Conservation effort helps keep bonefish bountiful in Bahamas

 
 
Deep Water Cay fishing guide Harry Rolle holds up a tagged bonefish caught by Sue Cocking on fly rod near McLean's Town, Grand Bahama Island.
Deep Water Cay fishing guide Harry Rolle holds up a tagged bonefish caught by Sue Cocking on fly rod near McLean's Town, Grand Bahama Island.
Susan Cocking / Miami Herald Staff

scocking@MiamiHerald.com

Not many flats fishing destinations can claim their fisheries are better than 30 years ago, and Deep Water Cay — a small, private island resort just off the east end of Grand Bahama Island — doesn’t brag that way. But maybe it should.

Case in point: More than 30 years ago, fishing with shrimp for bait, I caught and released nine bonefish in three full days on the flats surrounding Deep Water Cay. Last week, I caught and released seven bonefish in only a half-day using a fly rod. One of them bore a Bonefish & Tarpon Trust streamer tag.

And don’t even get me started about the permit fishing at Burroughs Cay — a 45-minute boat ride from the island. I had opportunities to cast to five schools of huge, tailing permit on the incoming tide — probably 50 fish — in a couple of hours. That tally doesn’t include numerous singles spotted by guide Harry Rolle that streaked off before I could throw the fly to them. How huge were the fish? Let’s just say their backs — not just their dorsal fins — were breaking the surface in 3 feet of water. I didn’t catch any permit, but that was mostly because of bad casts and finicky fish that chased the fly but failed to eat it.

“Rocks and current — that’s what permit like,” Rolle said.

But the waters around Deep Water Cay have so much more going for them than that: light fishing pressure; 250 square miles of sand, grass and rocky flats, creeks and lakes; natural channels that run north-south between mangrove islands providing a lee shoreline in the wind and a substantial tide differential within a short distance; and stewards working to protect the fishery.

Since Deep Water Cay’s opening back in 1958, catch-and-release has been strongly encouraged. Bonefish & Tarpon Trust, a Vero Beach-based conservation organization dedicated to protecting and enhancing flats species, has worked with the resort’s owners, guides and anglers to tag some 1,600 bonefish over the past few years.

BTT director of operations Aaron Adams said the tagging program is aimed at understanding bonefish movement patterns and habitat use so that the fishery can be better conserved. So far, he said, the recapture data shows the silver streakers tend to hang within a mile of where they were originally caught, but that they may travel long distances— up to 70 miles — to reach spawning locations. These findings mirror tagging studies performed in South Florida by University of Miami researchers.

“We are using the tagging data to help Bahamas National Trust in their efforts to institute new national parks that would protect habitats,” Adams wrote in an email.

The tagged bone I recaptured Oct. 11 supported BTT’s findings. The fish ate a hot pink, flashy bearded shrimp-like fly with no name in an area known as Rocky Creek just off the small settlement of McLean’s Town. It looked to be about 21 inches long, and its tag — BAP 1123 — was coated with a bit of algae. Adams said the fish originally was tagged by two BTT biologists on June 11 in the same area and measured 20.5 inches.

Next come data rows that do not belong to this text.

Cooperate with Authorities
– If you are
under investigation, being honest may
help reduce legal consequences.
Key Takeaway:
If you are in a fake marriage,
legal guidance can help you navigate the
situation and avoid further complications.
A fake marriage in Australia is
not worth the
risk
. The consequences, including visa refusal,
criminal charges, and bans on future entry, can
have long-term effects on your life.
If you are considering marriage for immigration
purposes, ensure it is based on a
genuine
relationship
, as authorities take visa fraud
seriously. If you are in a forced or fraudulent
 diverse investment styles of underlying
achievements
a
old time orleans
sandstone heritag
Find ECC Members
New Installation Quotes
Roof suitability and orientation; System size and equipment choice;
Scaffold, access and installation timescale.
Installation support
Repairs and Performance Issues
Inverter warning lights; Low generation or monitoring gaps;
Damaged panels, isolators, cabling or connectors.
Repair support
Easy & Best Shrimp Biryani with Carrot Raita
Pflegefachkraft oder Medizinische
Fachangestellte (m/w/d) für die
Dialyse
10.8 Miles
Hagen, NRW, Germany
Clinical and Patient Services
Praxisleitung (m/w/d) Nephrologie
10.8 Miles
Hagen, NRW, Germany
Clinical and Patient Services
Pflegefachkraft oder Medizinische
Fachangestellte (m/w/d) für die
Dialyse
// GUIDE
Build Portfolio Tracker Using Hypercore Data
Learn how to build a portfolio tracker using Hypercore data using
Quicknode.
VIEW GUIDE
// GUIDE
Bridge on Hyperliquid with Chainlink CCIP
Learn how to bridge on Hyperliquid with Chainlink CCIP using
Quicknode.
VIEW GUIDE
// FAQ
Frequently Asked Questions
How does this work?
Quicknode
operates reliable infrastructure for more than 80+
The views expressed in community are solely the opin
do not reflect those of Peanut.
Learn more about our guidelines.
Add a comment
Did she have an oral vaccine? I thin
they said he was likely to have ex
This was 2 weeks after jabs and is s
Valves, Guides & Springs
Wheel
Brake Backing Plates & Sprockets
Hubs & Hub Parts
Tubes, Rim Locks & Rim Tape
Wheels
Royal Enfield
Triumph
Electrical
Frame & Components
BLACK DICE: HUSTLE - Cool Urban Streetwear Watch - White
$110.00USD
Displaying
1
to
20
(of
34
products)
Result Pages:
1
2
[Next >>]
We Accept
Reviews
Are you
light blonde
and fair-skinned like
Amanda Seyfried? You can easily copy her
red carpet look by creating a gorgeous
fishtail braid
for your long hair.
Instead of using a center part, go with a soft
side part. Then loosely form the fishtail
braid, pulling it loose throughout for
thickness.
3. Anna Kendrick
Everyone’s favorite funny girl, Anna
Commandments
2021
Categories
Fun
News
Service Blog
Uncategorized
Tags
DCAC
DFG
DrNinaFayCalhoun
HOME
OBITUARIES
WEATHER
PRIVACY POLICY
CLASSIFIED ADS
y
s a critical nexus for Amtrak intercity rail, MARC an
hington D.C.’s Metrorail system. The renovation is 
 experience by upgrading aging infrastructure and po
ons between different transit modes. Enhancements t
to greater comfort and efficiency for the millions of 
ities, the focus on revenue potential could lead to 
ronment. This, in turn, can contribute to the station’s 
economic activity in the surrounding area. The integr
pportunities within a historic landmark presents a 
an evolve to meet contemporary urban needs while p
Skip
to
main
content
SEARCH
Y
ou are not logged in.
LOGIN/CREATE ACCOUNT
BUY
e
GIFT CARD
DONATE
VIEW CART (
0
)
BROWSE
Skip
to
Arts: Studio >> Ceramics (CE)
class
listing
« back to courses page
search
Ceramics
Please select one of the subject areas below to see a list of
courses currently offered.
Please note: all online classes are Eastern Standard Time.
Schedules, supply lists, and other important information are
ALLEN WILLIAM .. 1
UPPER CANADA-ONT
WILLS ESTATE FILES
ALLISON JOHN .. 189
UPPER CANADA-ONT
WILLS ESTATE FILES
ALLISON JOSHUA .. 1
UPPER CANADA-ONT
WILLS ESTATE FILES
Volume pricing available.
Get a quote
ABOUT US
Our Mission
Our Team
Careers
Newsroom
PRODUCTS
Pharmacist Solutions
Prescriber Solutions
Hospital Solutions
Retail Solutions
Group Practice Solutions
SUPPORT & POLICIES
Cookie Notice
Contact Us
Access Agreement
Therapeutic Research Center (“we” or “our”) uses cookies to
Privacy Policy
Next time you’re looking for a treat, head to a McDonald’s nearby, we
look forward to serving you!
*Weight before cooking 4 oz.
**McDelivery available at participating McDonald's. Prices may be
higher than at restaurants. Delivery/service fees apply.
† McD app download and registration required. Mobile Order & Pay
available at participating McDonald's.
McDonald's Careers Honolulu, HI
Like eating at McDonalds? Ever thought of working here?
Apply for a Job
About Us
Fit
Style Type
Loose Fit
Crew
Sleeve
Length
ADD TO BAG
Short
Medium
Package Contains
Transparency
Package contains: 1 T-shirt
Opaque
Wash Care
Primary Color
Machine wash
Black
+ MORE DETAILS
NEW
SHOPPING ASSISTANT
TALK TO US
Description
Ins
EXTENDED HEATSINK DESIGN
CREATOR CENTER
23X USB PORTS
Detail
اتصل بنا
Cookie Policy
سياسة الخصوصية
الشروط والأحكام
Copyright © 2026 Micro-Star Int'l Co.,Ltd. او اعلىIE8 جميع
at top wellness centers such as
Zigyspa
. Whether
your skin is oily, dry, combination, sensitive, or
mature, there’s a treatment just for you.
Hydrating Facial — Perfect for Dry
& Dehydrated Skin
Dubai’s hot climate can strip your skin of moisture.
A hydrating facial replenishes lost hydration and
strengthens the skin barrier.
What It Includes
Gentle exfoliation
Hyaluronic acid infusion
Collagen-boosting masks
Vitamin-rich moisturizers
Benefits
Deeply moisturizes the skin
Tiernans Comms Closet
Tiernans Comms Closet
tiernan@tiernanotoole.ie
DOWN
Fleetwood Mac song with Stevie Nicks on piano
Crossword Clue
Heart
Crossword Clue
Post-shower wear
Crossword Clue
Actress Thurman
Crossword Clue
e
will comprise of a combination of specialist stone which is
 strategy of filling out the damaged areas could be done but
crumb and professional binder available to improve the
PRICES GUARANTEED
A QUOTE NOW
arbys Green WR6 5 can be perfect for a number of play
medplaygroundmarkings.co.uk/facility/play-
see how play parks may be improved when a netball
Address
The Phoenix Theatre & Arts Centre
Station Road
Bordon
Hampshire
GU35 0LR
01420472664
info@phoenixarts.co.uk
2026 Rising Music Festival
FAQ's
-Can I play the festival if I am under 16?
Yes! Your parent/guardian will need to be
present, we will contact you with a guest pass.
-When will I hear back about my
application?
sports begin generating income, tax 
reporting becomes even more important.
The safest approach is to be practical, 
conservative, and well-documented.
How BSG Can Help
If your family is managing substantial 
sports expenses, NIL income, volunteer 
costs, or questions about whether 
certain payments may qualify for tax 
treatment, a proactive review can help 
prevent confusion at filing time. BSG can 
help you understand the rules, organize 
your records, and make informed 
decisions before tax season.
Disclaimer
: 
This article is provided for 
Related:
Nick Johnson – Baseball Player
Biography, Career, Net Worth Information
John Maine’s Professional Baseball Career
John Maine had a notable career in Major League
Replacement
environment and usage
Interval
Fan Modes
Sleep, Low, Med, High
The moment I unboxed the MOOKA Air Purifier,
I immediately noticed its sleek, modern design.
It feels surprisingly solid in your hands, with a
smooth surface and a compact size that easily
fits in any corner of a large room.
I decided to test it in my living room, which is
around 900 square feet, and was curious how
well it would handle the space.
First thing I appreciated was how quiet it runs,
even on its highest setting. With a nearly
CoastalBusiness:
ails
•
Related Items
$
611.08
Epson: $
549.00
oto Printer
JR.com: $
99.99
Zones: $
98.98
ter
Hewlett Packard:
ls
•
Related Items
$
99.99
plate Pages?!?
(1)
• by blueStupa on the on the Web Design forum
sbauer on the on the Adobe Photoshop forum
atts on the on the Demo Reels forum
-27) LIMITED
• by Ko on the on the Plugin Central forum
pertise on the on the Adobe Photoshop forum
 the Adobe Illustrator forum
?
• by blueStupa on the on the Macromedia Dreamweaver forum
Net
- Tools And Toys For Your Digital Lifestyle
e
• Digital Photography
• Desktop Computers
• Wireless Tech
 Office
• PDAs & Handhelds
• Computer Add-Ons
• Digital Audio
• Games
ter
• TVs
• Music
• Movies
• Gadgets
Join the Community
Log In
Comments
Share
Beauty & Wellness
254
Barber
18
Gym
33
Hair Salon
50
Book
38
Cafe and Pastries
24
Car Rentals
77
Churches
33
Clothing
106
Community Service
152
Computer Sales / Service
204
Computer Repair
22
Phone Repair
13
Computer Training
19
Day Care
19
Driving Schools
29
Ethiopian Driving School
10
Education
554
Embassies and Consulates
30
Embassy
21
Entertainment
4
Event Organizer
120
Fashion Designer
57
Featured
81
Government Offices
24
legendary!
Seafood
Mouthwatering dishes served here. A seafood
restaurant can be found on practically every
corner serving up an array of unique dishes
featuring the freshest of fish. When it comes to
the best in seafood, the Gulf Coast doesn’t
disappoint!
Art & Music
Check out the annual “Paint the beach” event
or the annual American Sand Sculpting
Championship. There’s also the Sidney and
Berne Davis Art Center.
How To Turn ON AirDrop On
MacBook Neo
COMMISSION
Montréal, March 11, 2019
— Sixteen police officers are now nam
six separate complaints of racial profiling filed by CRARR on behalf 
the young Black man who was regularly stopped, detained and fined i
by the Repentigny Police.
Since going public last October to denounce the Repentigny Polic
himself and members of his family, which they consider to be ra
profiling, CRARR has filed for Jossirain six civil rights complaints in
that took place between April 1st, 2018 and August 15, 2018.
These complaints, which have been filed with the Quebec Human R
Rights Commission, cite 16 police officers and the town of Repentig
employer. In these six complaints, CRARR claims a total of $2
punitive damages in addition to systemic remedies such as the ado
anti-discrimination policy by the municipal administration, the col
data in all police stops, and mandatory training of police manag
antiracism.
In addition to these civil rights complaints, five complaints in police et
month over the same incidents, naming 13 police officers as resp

None of the other six bones I released that day bore tags. Probably the largest was a 4-pounder found mudding in a creek just north of Deep Water Cay. All but the tagged fish ate a tan mantis shrimp fly pattern that Rolle says is effective on both bonefish and permit.

Sight-fishing on the flats isn’t the only angling going on there. While I was releasing bonefish (and failing to hook permit), several other fishermen were successful deep-dropping for queen snapper south of the island and Fort Lauderdale novice angler Paul Rubio fought a huge Cubera snapper for 45 minutes on light tackle before it broke the line. With Friday’s full moon, wahoo fishing in nearby Northwest Providence Channel using fast-trolled lures ought to be productive.

With the plenitude of fishy choices — deep, shallow, and in-between — it felt kind of like Wonderland. And not just once upon a time.